Records excerpted from a collection
┌──

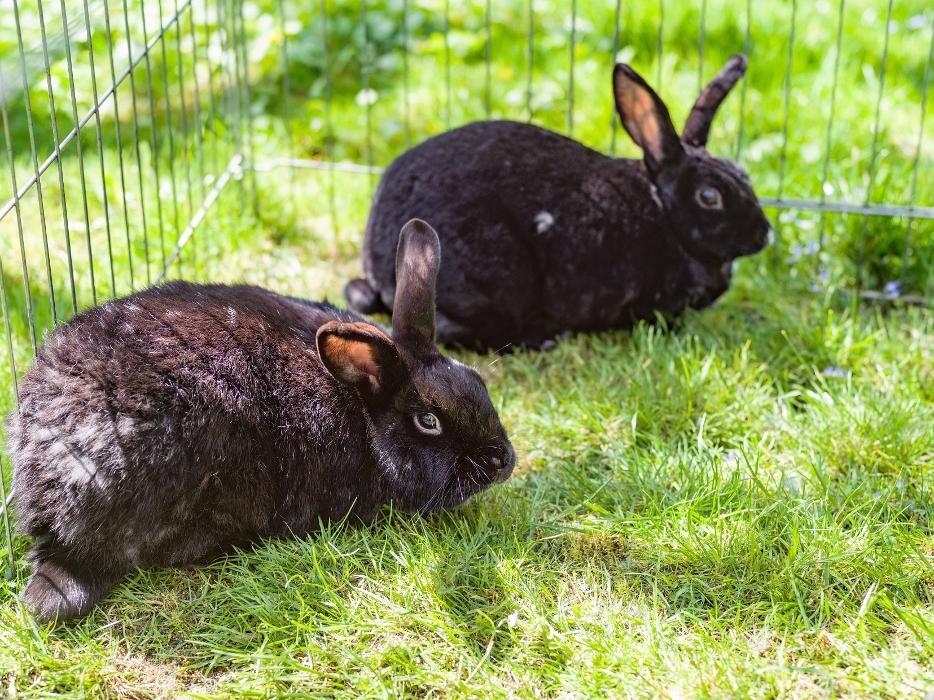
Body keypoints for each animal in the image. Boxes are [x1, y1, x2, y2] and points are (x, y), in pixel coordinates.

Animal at [348, 54, 772, 350]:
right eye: (709, 196)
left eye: (743, 173)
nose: (765, 235)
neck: (665, 215)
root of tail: (377, 261)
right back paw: (543, 340)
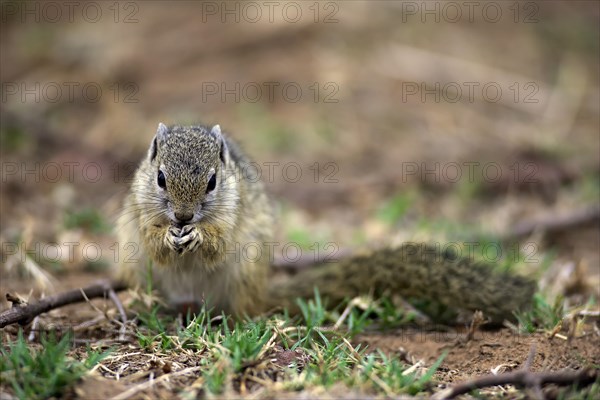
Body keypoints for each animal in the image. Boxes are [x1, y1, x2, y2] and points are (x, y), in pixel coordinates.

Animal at [115, 122, 536, 324]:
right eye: (160, 178)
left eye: (214, 182)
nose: (184, 216)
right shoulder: (138, 212)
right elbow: (153, 240)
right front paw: (167, 236)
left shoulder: (234, 215)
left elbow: (217, 243)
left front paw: (199, 236)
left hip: (244, 269)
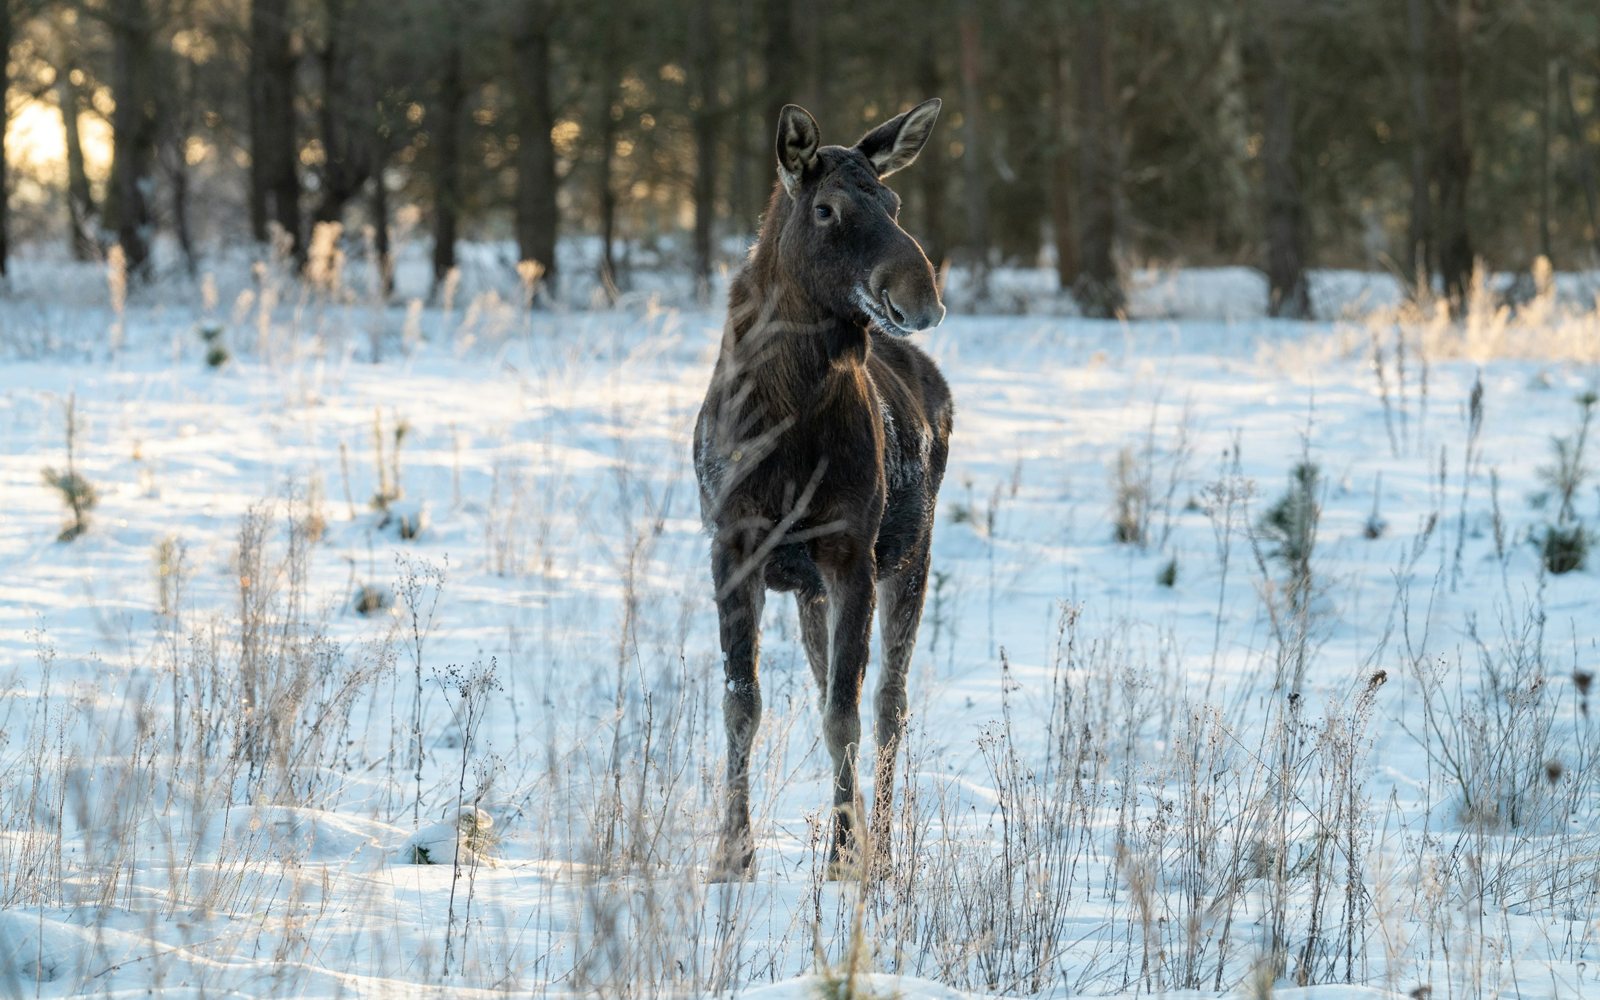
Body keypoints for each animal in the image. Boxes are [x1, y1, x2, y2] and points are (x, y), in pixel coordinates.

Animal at [693, 98, 951, 880]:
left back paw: (884, 847)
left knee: (890, 703)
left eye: (894, 202)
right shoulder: (734, 546)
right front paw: (732, 854)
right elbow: (742, 704)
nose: (922, 295)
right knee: (826, 683)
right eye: (827, 208)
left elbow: (846, 713)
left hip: (911, 557)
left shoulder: (850, 553)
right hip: (809, 589)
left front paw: (842, 858)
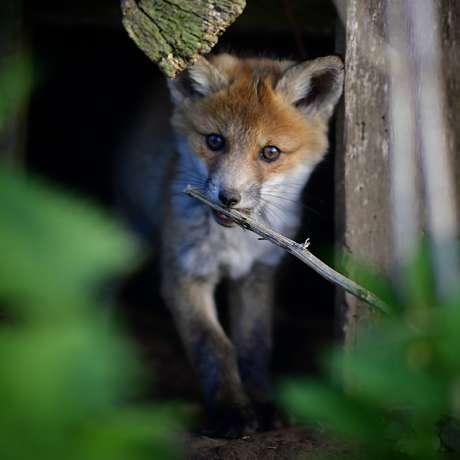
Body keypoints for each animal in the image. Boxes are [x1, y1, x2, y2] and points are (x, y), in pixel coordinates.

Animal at [160, 53, 344, 438]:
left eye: (270, 152)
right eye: (215, 141)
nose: (228, 197)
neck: (235, 246)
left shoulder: (259, 273)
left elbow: (254, 341)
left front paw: (262, 403)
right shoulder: (184, 275)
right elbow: (214, 345)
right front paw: (230, 409)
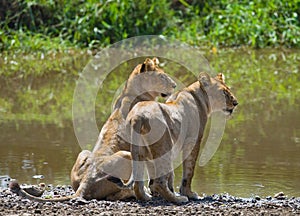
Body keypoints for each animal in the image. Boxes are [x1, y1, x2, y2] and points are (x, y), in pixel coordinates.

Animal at [10, 57, 177, 202]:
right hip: (126, 154)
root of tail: (86, 182)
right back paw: (133, 193)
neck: (131, 91)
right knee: (115, 194)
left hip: (84, 153)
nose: (175, 85)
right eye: (162, 77)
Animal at [125, 71, 238, 203]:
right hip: (165, 145)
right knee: (159, 182)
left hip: (140, 151)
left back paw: (146, 197)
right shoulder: (193, 141)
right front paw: (189, 193)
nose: (236, 103)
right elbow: (189, 171)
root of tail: (137, 116)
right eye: (223, 92)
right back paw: (178, 199)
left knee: (138, 183)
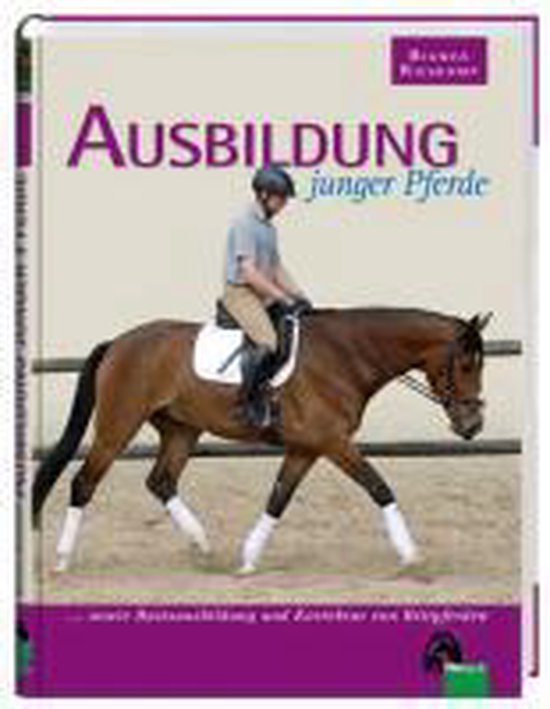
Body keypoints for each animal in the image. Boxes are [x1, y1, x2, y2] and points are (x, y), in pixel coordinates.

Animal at [32, 307, 491, 575]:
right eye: (466, 365)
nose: (472, 425)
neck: (346, 354)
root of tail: (118, 343)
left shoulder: (307, 447)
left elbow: (278, 499)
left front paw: (250, 558)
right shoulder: (333, 441)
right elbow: (379, 487)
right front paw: (411, 555)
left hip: (181, 429)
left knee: (161, 481)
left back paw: (202, 546)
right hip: (119, 425)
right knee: (84, 483)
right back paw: (62, 560)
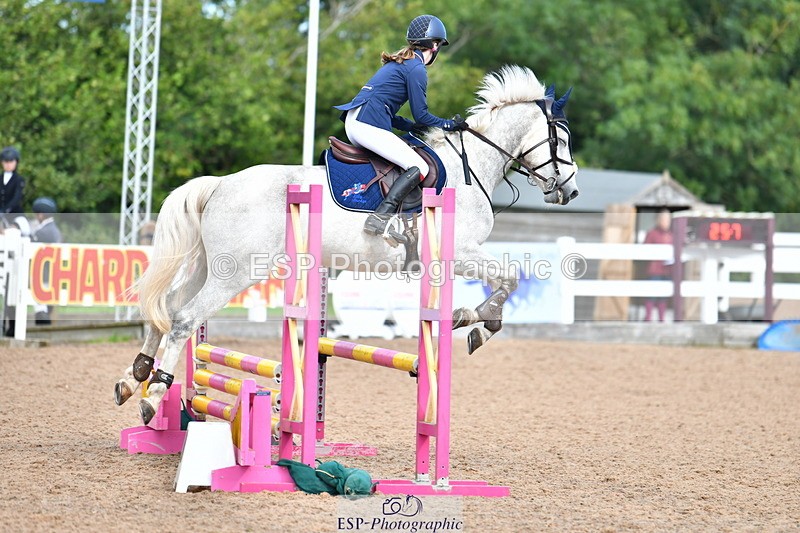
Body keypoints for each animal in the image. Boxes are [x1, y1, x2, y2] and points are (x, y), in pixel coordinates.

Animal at [114, 65, 579, 424]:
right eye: (561, 139)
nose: (570, 191)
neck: (473, 167)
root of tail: (220, 183)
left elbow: (504, 279)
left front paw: (473, 320)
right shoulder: (460, 253)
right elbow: (509, 277)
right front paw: (477, 322)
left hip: (211, 266)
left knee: (168, 306)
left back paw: (133, 378)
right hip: (236, 272)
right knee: (184, 319)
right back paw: (153, 398)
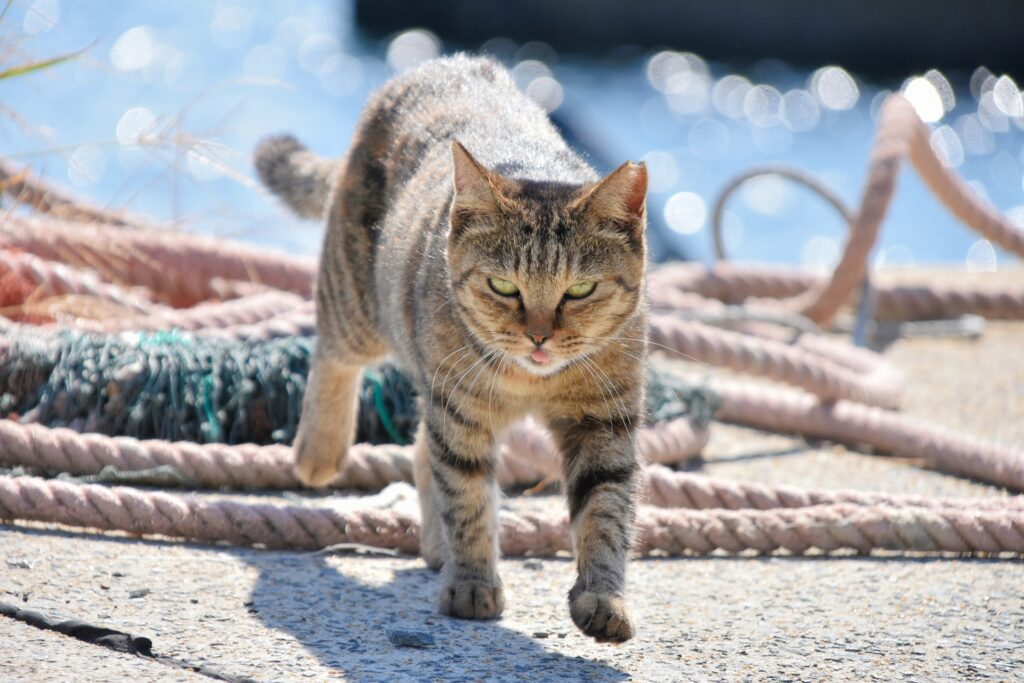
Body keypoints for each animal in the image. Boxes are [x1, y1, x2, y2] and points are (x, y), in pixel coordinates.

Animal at [260, 53, 651, 643]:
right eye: (504, 286)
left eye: (580, 289)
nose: (539, 335)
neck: (531, 380)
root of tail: (438, 63)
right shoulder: (462, 410)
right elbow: (467, 498)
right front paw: (471, 583)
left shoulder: (603, 420)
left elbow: (605, 508)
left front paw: (604, 597)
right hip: (359, 299)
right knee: (335, 353)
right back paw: (319, 452)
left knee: (423, 448)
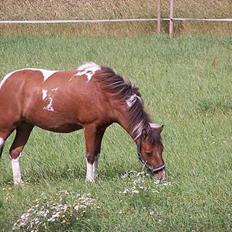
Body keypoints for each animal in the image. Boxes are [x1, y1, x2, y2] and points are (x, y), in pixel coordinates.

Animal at [0, 62, 165, 184]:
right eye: (148, 152)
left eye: (162, 149)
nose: (162, 177)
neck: (104, 92)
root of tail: (5, 81)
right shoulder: (90, 127)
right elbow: (90, 154)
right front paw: (89, 181)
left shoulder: (101, 128)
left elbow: (97, 153)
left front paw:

└──

Exercise aim »
Transcribe exactly the lines above, beginning at the one with "right back paw: (62, 560)" and going up to and including the one with "left knee: (423, 448)". Pictures do not belong in the copy.

Written solution »
right back paw: (62, 560)
Body keypoints for each animal in the image. Boxes are [x1, y1, x2, y2] and points are (x, y), in pixel coordinates.

Animal at [114, 65, 579, 424]:
right eye: (561, 139)
nose: (570, 191)
neck: (473, 167)
root of tail: (220, 183)
left elbow: (504, 279)
left front paw: (473, 320)
right shoulder: (460, 253)
right elbow: (509, 277)
right front paw: (477, 322)
left hip: (211, 266)
left knee: (168, 306)
left back paw: (133, 378)
right hip: (236, 272)
right knee: (184, 319)
right back paw: (153, 398)
Body keypoints for each animal in the image. Boxes are [x1, y1, x2, y2] and points are (x, y), in pixel coordinates.

Animal at [260, 53, 651, 643]:
right eye: (504, 286)
left eye: (580, 289)
nose: (539, 335)
neck: (531, 380)
root of tail: (438, 63)
right shoulder: (462, 410)
right elbow: (467, 498)
right front paw: (471, 583)
left shoulder: (603, 420)
left elbow: (605, 508)
left front paw: (604, 597)
right hip: (359, 299)
right knee: (335, 353)
right back paw: (319, 452)
left knee: (423, 448)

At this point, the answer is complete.